## [Supplied information]

- Opening Delimiter -

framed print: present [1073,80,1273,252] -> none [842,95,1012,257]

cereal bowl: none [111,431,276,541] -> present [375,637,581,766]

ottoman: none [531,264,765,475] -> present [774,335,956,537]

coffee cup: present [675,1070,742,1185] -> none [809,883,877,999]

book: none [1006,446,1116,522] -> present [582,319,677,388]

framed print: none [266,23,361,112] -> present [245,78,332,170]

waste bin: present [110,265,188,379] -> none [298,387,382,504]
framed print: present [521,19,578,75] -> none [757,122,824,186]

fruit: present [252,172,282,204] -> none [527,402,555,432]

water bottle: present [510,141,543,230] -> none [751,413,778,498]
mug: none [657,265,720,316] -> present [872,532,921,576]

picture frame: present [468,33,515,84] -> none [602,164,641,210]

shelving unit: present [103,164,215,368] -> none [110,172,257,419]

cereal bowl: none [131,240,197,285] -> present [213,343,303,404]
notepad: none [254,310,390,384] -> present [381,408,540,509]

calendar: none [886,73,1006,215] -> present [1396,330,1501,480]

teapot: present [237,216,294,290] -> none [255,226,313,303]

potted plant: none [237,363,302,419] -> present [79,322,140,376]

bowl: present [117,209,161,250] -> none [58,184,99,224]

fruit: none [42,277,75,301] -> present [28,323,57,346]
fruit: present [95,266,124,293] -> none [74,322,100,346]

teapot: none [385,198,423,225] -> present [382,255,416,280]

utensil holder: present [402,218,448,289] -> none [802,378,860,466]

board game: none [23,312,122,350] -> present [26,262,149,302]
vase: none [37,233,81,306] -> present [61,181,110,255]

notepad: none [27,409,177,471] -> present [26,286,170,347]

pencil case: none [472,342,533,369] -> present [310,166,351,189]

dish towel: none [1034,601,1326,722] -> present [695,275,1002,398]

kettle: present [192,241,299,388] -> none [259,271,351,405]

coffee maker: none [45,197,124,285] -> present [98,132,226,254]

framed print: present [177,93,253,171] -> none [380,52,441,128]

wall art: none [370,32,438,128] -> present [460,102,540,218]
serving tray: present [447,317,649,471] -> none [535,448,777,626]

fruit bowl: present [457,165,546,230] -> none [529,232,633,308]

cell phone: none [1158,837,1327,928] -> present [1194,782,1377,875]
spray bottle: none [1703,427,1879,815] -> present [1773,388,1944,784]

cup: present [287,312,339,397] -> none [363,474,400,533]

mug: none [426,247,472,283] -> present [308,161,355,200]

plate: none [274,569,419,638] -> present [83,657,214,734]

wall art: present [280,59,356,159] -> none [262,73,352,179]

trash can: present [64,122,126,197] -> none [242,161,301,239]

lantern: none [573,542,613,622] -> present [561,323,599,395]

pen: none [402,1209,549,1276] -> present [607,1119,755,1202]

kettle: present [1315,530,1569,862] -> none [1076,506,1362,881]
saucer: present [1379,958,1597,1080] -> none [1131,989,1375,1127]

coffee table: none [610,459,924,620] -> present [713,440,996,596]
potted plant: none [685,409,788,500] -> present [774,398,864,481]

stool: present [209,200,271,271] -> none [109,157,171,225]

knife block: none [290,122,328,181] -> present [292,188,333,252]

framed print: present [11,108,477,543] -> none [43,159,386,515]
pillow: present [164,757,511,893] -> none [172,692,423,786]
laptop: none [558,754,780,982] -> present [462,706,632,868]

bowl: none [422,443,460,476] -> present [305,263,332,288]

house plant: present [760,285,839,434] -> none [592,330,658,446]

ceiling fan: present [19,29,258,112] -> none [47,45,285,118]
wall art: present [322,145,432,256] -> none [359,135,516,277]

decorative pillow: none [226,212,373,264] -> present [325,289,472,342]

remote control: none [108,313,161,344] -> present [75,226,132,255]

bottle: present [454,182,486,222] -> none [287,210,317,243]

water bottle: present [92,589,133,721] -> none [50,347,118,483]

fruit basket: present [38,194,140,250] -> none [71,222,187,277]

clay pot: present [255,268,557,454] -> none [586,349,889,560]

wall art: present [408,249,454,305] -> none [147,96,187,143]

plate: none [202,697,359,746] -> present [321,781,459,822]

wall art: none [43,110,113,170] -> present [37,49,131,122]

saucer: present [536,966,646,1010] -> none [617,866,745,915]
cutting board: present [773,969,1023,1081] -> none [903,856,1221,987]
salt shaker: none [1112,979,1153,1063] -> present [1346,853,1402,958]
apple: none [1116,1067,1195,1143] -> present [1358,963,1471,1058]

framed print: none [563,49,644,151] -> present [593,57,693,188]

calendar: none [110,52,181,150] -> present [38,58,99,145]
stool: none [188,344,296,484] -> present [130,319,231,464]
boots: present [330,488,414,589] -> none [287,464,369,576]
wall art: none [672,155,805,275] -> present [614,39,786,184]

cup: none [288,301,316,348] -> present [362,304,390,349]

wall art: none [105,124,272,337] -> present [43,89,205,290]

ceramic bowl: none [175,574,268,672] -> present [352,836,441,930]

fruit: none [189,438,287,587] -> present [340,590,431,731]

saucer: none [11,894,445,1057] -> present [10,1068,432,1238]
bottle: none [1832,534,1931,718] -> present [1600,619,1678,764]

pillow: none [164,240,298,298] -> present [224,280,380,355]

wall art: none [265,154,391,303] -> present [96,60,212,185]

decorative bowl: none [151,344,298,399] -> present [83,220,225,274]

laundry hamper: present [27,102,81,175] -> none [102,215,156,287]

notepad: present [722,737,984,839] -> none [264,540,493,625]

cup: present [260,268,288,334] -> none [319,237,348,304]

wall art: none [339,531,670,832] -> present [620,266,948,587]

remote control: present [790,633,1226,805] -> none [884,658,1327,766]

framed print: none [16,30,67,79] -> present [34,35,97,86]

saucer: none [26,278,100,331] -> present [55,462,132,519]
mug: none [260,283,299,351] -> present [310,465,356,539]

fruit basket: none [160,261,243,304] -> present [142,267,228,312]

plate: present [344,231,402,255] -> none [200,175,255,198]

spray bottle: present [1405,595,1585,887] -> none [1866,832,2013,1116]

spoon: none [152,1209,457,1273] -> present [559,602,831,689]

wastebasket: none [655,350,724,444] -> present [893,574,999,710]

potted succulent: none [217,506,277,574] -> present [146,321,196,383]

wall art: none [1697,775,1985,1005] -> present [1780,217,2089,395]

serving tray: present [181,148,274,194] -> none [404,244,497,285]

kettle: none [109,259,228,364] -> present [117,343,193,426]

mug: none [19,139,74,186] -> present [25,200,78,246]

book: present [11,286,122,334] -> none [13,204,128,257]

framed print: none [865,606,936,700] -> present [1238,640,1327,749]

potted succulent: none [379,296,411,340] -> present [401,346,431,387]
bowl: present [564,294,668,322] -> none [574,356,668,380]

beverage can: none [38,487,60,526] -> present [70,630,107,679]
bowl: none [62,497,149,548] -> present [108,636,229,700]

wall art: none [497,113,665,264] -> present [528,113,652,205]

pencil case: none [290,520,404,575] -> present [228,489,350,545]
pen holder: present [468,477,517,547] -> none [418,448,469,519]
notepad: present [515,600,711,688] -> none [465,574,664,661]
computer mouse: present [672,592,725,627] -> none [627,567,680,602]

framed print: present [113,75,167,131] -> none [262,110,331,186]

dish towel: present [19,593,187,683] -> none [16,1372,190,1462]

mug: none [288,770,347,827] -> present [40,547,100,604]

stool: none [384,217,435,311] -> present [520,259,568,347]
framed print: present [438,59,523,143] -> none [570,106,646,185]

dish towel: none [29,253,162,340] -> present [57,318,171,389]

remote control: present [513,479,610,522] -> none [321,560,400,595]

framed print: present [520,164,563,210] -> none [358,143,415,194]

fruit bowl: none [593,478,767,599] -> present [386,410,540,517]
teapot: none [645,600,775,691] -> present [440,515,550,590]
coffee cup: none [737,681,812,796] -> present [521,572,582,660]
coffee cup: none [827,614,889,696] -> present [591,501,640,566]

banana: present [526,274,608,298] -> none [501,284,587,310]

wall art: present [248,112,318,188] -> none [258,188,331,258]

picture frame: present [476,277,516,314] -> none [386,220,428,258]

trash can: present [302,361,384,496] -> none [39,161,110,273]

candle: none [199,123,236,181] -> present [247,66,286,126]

- Closing Delimiter -

## [Requirement]
Find the line with "framed print: present [521,19,578,75]" in the entries above. Retype it and each line after it, exactly, through the line with "serving tray: present [447,317,649,471]", and stop there.

## [Written solution]
framed print: present [521,19,578,75] -> none [757,122,824,186]

fruit: present [252,172,282,204] -> none [527,402,555,432]

water bottle: present [510,141,543,230] -> none [751,413,778,498]
mug: none [657,265,720,316] -> present [872,532,921,576]

picture frame: present [468,33,515,84] -> none [602,164,641,210]

shelving unit: present [103,164,215,368] -> none [110,172,257,419]

cereal bowl: none [131,240,197,285] -> present [213,343,303,404]
notepad: none [254,310,390,384] -> present [381,408,540,509]

calendar: none [886,73,1006,215] -> present [1396,330,1501,480]

teapot: present [237,216,294,290] -> none [255,226,313,303]

potted plant: none [237,363,302,419] -> present [79,322,140,376]

bowl: present [117,209,161,250] -> none [58,184,99,224]

fruit: none [42,277,75,301] -> present [28,323,57,346]
fruit: present [95,266,124,293] -> none [74,322,100,346]

teapot: none [385,198,423,225] -> present [382,255,416,280]

utensil holder: present [402,218,448,289] -> none [802,378,860,466]

board game: none [23,312,122,350] -> present [26,262,149,302]
vase: none [37,233,81,306] -> present [61,181,110,255]

notepad: none [27,409,177,471] -> present [26,286,170,347]

pencil case: none [472,342,533,369] -> present [310,166,351,189]

dish towel: none [1034,601,1326,722] -> present [695,275,1002,398]

kettle: present [192,241,299,388] -> none [259,271,351,405]

coffee maker: none [45,197,124,285] -> present [98,132,226,254]

framed print: present [177,93,253,171] -> none [380,52,441,128]

wall art: none [370,32,438,128] -> present [460,102,540,218]
serving tray: present [447,317,649,471] -> none [535,448,777,626]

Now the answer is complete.